PAGE EXTRACT -
BEGIN
Re: Logical Replication WIP

Поиск
Список
Период
Сортировка
От Petr Jelinek
Тема Re: Logical Replication WIP
Дата
Msg-id 1798f7d3-a4e2-5c39-6bfe-b08b812da0f5@2ndquadrant.com
обсуждение исходный текст
Ответ на Re: Logical Replication WIP  (Andres Freund <andres@anarazel.de>)
Список pgsql-hackers
On 14/09/16 18:21, Andres Freund wrote:
> (continuing, uh, a bit happier)
>
> On 2016-09-09 00:59:26 +0200, Petr Jelinek wrote:
>
>> +/*
>> + * Relcache invalidation callback for our relation map cache.
>> + */
>> +static void
>> +logicalreprelmap_invalidate_cb(Datum arg, Oid reloid)
>> +{
>> +    LogicalRepRelMapEntry  *entry;
>> +
>> +    /* Just to be sure. */
>> +    if (LogicalRepRelMap == NULL)
>> +        return;
>> +
>> +    if (reloid != InvalidOid)
>> +    {
>> +        HASH_SEQ_STATUS status;
>> +
>> +        hash_seq_init(&status, LogicalRepRelMap);
>> +
>> +        /* TODO, use inverse lookup hastable? */
>
> *hashtable
>
>> +        while ((entry = (LogicalRepRelMapEntry *) hash_seq_search(&status)) != NULL)
>> +        {
>> +            if (entry->reloid == reloid)
>> +                entry->reloid = InvalidOid;
>
> can't we break here?
>

Probably.

>
>> +/*
>> + * Initialize the relation map cache.
>> + */
>> +static void
>> +remoterelmap_init(void)
>> +{
>> +    HASHCTL        ctl;
>> +
>> +    /* Make sure we've initialized CacheMemoryContext. */
>> +    if (CacheMemoryContext == NULL)
>> +        CreateCacheMemoryContext();
>> +
>> +    /* Initialize the hash table. */
>> +    MemSet(&ctl, 0, sizeof(ctl));
>> +    ctl.keysize = sizeof(uint32);
>> +    ctl.entrysize = sizeof(LogicalRepRelMapEntry);
>> +    ctl.hcxt = CacheMemoryContext;
>
> Wonder if this (and similar code earlier) should try to do everything in
> a sub-context of CacheMemoryContext instead. That'd make some issues
> easier to track down.

Sure. don't see why not.

>
>> +/*
>> + * Open the local relation associated with the remote one.
>> + */
>> +static LogicalRepRelMapEntry *
>> +logicalreprel_open(uint32 remoteid, LOCKMODE lockmode)
>> +{
>> +    LogicalRepRelMapEntry  *entry;
>> +    bool        found;
>> +
>> +    if (LogicalRepRelMap == NULL)
>> +        remoterelmap_init();
>> +
>> +    /* Search for existing entry. */
>> +    entry = hash_search(LogicalRepRelMap, (void *) &remoteid,
>> +                        HASH_FIND, &found);
>> +
>> +    if (!found)
>> +        elog(FATAL, "cache lookup failed for remote relation %u",
>> +             remoteid);
>> +
>> +    /* Need to update the local cache? */
>> +    if (!OidIsValid(entry->reloid))
END
COLLECTED DATA -
BEGIN
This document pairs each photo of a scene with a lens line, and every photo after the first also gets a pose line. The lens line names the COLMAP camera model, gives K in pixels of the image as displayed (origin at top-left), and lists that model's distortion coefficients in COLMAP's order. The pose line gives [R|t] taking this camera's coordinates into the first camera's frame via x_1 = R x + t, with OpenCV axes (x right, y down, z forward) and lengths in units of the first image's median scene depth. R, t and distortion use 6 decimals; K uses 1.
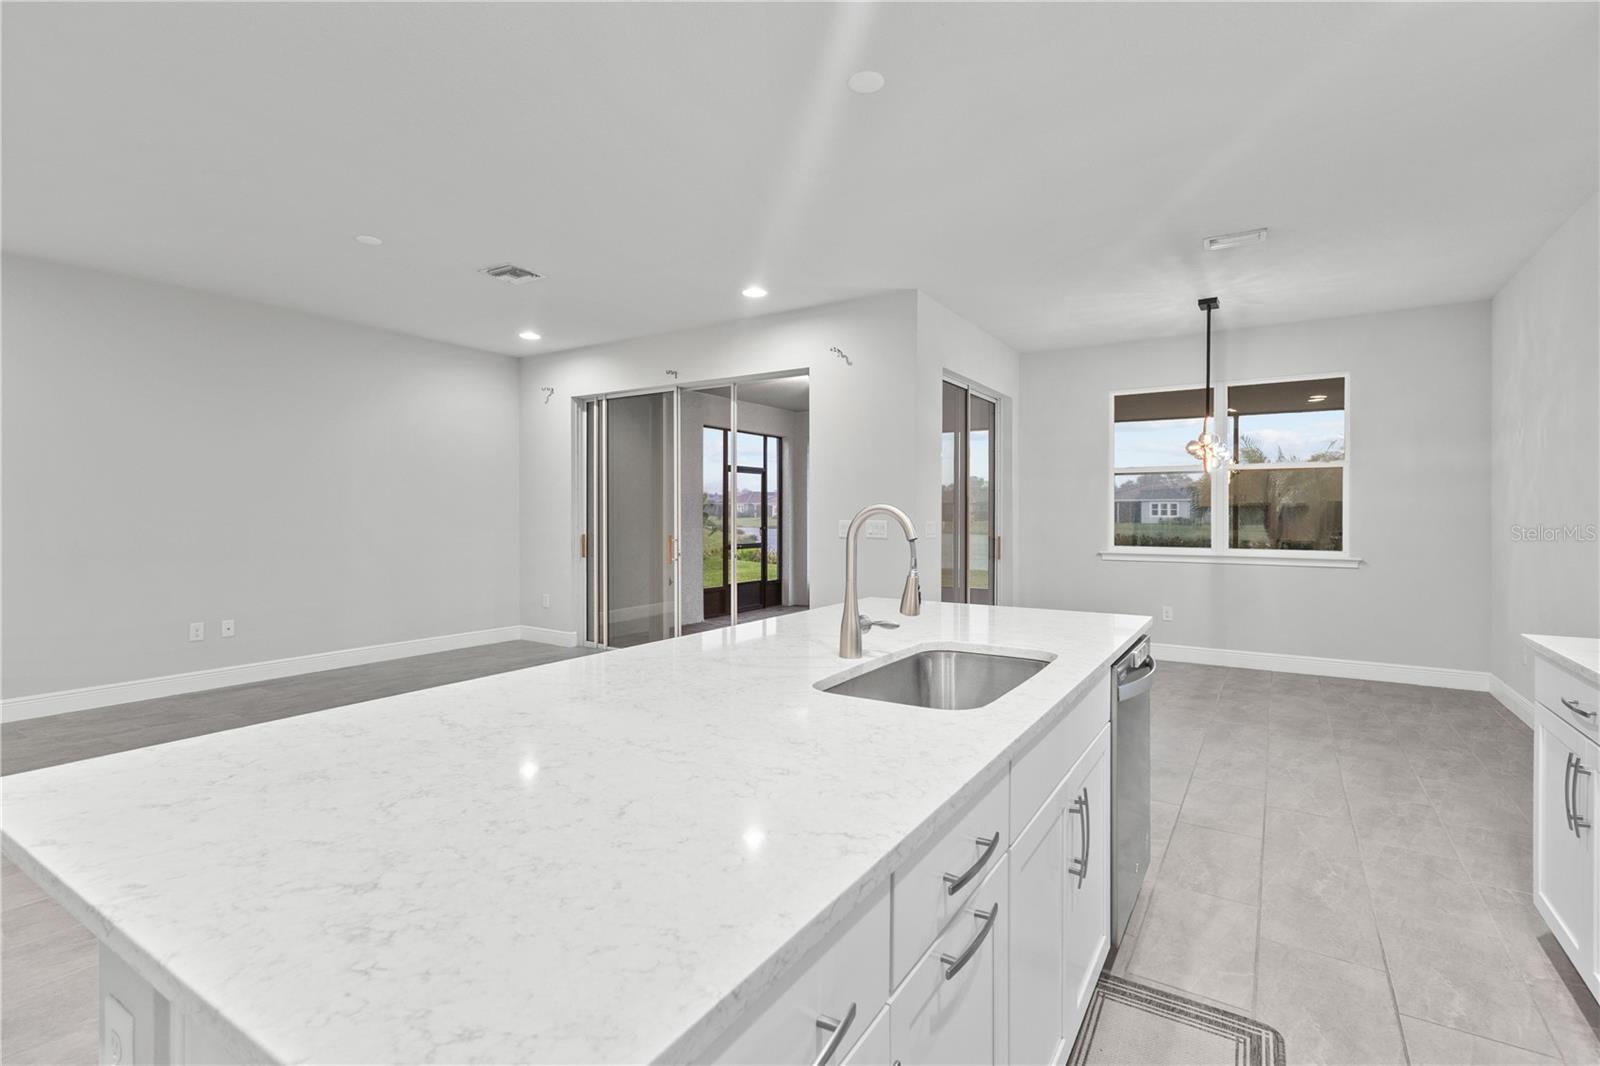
lens RADIAL K [[738.3, 0, 800.0], [0, 738.3, 533.0], [0, 0, 1]] dist [0.007059, -0.000050]
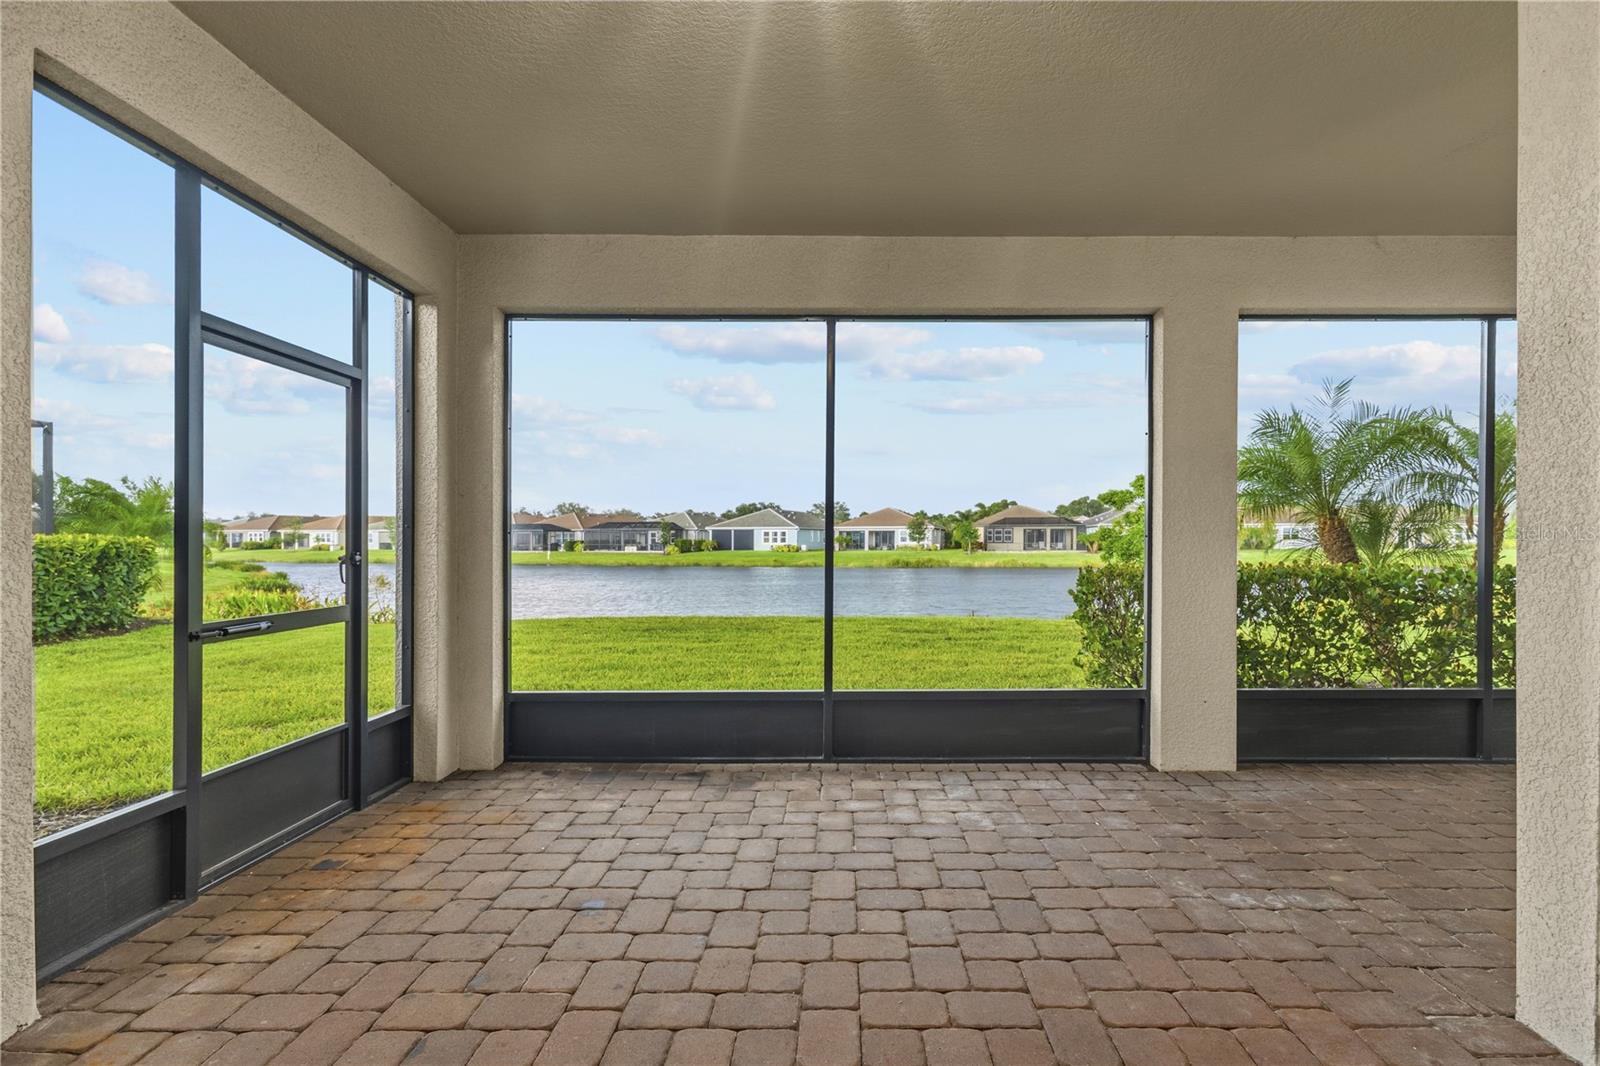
END
Reproduce the passage of the logical replication thread between "Sure. don't see" and "remoteid, LOCKMODE lockmode)", inclusive.

ANSWER TO THE EXERCISE -
Sure. don't see why not.

>
>> +/*
>> + * Open the local relation associated with the remote one.
>> + */
>> +static LogicalRepRelMapEntry *
>> +logicalreprel_open(uint32 remoteid, LOCKMODE lockmode)